Problem description: Reproduce the full listing without a single change.

Material supplied:
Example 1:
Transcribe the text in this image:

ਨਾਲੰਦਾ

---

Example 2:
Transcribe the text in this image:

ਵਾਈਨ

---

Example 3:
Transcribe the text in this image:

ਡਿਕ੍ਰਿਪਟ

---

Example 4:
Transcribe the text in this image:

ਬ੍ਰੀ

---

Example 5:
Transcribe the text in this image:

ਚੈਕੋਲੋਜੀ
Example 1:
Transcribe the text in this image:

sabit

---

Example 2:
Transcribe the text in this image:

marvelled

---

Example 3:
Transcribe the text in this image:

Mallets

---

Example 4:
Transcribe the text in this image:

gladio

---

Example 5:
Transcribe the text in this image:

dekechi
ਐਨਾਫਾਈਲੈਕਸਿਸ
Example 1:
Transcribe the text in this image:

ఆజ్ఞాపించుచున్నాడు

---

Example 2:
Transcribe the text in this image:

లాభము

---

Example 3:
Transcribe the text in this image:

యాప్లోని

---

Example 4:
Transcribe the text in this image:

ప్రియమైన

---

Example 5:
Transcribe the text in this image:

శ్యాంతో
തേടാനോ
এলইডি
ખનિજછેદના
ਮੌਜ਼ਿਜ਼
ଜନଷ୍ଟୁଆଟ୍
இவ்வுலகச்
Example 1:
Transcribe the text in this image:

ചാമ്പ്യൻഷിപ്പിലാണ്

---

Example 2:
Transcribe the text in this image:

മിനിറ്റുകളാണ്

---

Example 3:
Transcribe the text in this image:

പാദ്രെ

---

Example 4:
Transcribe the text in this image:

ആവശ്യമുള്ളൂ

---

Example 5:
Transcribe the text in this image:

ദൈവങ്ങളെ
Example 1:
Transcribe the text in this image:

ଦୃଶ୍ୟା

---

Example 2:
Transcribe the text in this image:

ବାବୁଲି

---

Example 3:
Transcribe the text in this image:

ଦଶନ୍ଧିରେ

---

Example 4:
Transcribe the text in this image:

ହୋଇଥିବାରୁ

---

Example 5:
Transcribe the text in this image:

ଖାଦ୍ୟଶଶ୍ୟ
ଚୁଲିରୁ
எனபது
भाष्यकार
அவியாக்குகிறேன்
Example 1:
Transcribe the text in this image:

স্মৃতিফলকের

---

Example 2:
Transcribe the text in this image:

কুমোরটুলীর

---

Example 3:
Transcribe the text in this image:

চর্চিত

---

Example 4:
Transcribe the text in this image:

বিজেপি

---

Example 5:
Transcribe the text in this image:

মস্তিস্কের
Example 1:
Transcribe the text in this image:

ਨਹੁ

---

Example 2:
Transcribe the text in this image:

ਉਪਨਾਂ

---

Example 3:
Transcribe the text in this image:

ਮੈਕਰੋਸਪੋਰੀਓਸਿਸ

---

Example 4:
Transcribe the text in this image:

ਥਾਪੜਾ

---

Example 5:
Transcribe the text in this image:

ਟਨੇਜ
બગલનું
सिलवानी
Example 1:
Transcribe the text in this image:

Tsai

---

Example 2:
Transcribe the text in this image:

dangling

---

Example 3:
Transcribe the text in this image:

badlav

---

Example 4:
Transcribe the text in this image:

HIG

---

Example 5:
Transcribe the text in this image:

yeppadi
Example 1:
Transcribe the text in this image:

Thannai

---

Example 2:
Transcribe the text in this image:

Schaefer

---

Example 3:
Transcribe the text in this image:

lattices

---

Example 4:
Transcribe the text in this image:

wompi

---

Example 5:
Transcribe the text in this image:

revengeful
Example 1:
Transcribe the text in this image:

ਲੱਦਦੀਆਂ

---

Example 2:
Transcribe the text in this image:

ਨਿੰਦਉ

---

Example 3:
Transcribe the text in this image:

Solution for this exercise:
Example 1:
Transcribe the text in this image:

ਨਾਲੰਦਾ

---

Example 2:
Transcribe the text in this image:

ਵਾਈਨ

---

Example 3:
Transcribe the text in this image:

ਡਿਕ੍ਰਿਪਟ

---

Example 4:
Transcribe the text in this image:

ਬ੍ਰੀ

---

Example 5:
Transcribe the text in this image:

ਚੈਕੋਲੋਜੀ
Example 1:
Transcribe the text in this image:

sabit

---

Example 2:
Transcribe the text in this image:

marvelled

---

Example 3:
Transcribe the text in this image:

Mallets

---

Example 4:
Transcribe the text in this image:

gladio

---

Example 5:
Transcribe the text in this image:

dekechi
ਐਨਾਫਾਈਲੈਕਸਿਸ
Example 1:
Transcribe the text in this image:

ఆజ్ఞాపించుచున్నాడు

---

Example 2:
Transcribe the text in this image:

లాభము

---

Example 3:
Transcribe the text in this image:

యాప్లోని

---

Example 4:
Transcribe the text in this image:

ప్రియమైన

---

Example 5:
Transcribe the text in this image:

శ్యాంతో
തേടാനോ
এলইডি
ખનિજછેદના
ਮੌਜ਼ਿਜ਼
ଜନଷ୍ଟୁଆଟ୍
இவ்வுலகச்
Example 1:
Transcribe the text in this image:

ചാമ്പ്യൻഷിപ്പിലാണ്

---

Example 2:
Transcribe the text in this image:

മിനിറ്റുകളാണ്

---

Example 3:
Transcribe the text in this image:

പാദ്രെ

---

Example 4:
Transcribe the text in this image:

ആവശ്യമുള്ളൂ

---

Example 5:
Transcribe the text in this image:

ദൈവങ്ങളെ
Example 1:
Transcribe the text in this image:

ଦୃଶ୍ୟା

---

Example 2:
Transcribe the text in this image:

ବାବୁଲି

---

Example 3:
Transcribe the text in this image:

ଦଶନ୍ଧିରେ

---

Example 4:
Transcribe the text in this image:

ହୋଇଥିବାରୁ

---

Example 5:
Transcribe the text in this image:

ଖାଦ୍ୟଶଶ୍ୟ
ଚୁଲିରୁ
எனபது
भाष्यकार
அவியாக்குகிறேன்
Example 1:
Transcribe the text in this image:

স্মৃতিফলকের

---

Example 2:
Transcribe the text in this image:

কুমোরটুলীর

---

Example 3:
Transcribe the text in this image:

চর্চিত

---

Example 4:
Transcribe the text in this image:

বিজেপি

---

Example 5:
Transcribe the text in this image:

মস্তিস্কের
Example 1:
Transcribe the text in this image:

ਨਹੁ

---

Example 2:
Transcribe the text in this image:

ਉਪਨਾਂ

---

Example 3:
Transcribe the text in this image:

ਮੈਕਰੋਸਪੋਰੀਓਸਿਸ

---

Example 4:
Transcribe the text in this image:

ਥਾਪੜਾ

---

Example 5:
Transcribe the text in this image:

ਟਨੇਜ
બગલનું
सिलवानी
Example 1:
Transcribe the text in this image:

Tsai

---

Example 2:
Transcribe the text in this image:

dangling

---

Example 3:
Transcribe the text in this image:

badlav

---

Example 4:
Transcribe the text in this image:

HIG

---

Example 5:
Transcribe the text in this image:

yeppadi
Example 1:
Transcribe the text in this image:

Thannai

---

Example 2:
Transcribe the text in this image:

Schaefer

---

Example 3:
Transcribe the text in this image:

lattices

---

Example 4:
Transcribe the text in this image:

wompi

---

Example 5:
Transcribe the text in this image:

revengeful
Example 1:
Transcribe the text in this image:

ਲੱਦਦੀਆਂ

---

Example 2:
Transcribe the text in this image:

ਨਿੰਦਉ

---

Example 3:
Transcribe the text in this image:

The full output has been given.